● **Selected extract**:
/aws-s3-hackathon

S3 Hackathon

Primary LanguageJava

S3 Hackathon

S3 capabilities and usage

Necessary preparations:

0 Create and configure AWS account

The Hackathon admin does this in advance. After signing up for AWS, create an IAM user with programmatic access and the security policies of full access to S3 and Cloudtrail, using the AWS Console. See 'Signing up for AWS and creating an account and a IAM-user', at http://docs.aws.amazon.com/sdk-for-java/v2/developer-guide/signup-create-iam-user.html Create an encryption key, using default settings, and give the mentioned user usage access to the key.

Download the user's keyfile, containing the access key and the secret access key. Share this file with the participants. Also share the Key ID of the encryption key you created. There is a guide from Amazon if you need more information, http://docs.aws.amazon.com/java-sdk/latest/developer-guide/setup-credentials.html

1 Install AWS command line tools

Reference: https://aws.amazon.com/cli/

2 Configure AWS credentials etc

Get the access key and the secret access key from the hackathon admin.

Set credentials in the AWS credentials profile file on your local system, located at: ~/.aws/credentials on Linux, macOS, or Unix C:\Users\USERNAME .aws\credentials on Windows.

● **What is expected**:
Copy out the S3 hackathon setup guide above in its entirety, word for word.

● **Given information**:
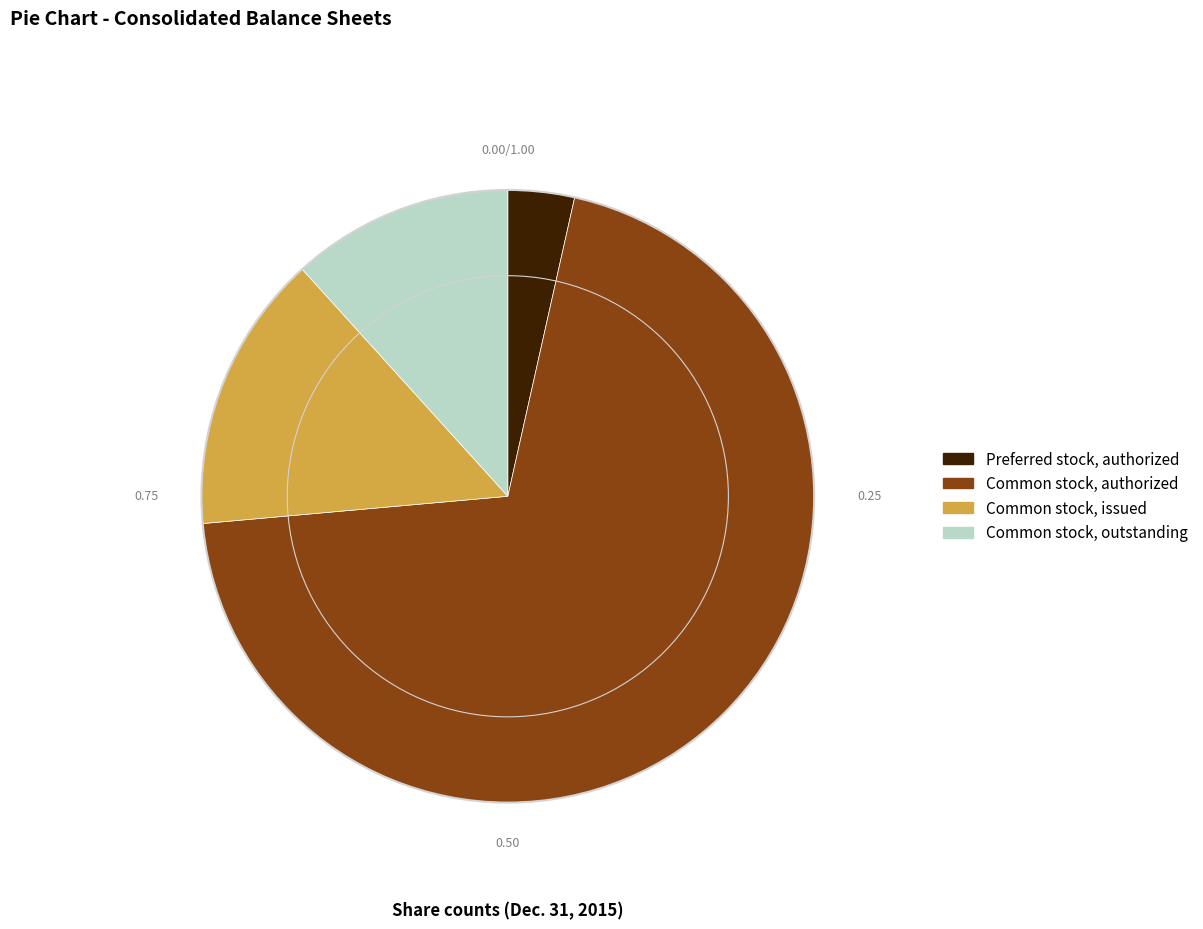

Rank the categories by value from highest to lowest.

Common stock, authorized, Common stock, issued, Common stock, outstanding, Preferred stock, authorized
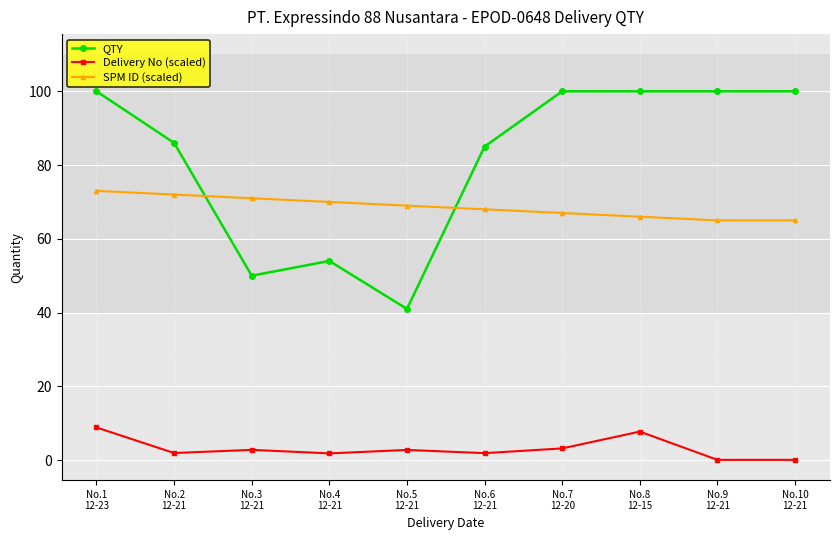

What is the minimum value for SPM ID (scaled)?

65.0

● **Solution below**:
/aws-s3-hackathon

S3 Hackathon

Primary LanguageJava

S3 Hackathon

S3 capabilities and usage

Necessary preparations:

0 Create and configure AWS account

The Hackathon admin does this in advance. After signing up for AWS, create an IAM user with programmatic access and the security policies of full access to S3 and Cloudtrail, using the AWS Console. See 'Signing up for AWS and creating an account and a IAM-user', at http://docs.aws.amazon.com/sdk-for-java/v2/developer-guide/signup-create-iam-user.html Create an encryption key, using default settings, and give the mentioned user usage access to the key.

Download the user's keyfile, containing the access key and the secret access key. Share this file with the participants. Also share the Key ID of the encryption key you created. There is a guide from Amazon if you need more information, http://docs.aws.amazon.com/java-sdk/latest/developer-guide/setup-credentials.html

1 Install AWS command line tools

Reference: https://aws.amazon.com/cli/

2 Configure AWS credentials etc

Get the access key and the secret access key from the hackathon admin.

Set credentials in the AWS credentials profile file on your local system, located at: ~/.aws/credentials on Linux, macOS, or Unix C:\Users\USERNAME .aws\credentials on Windows.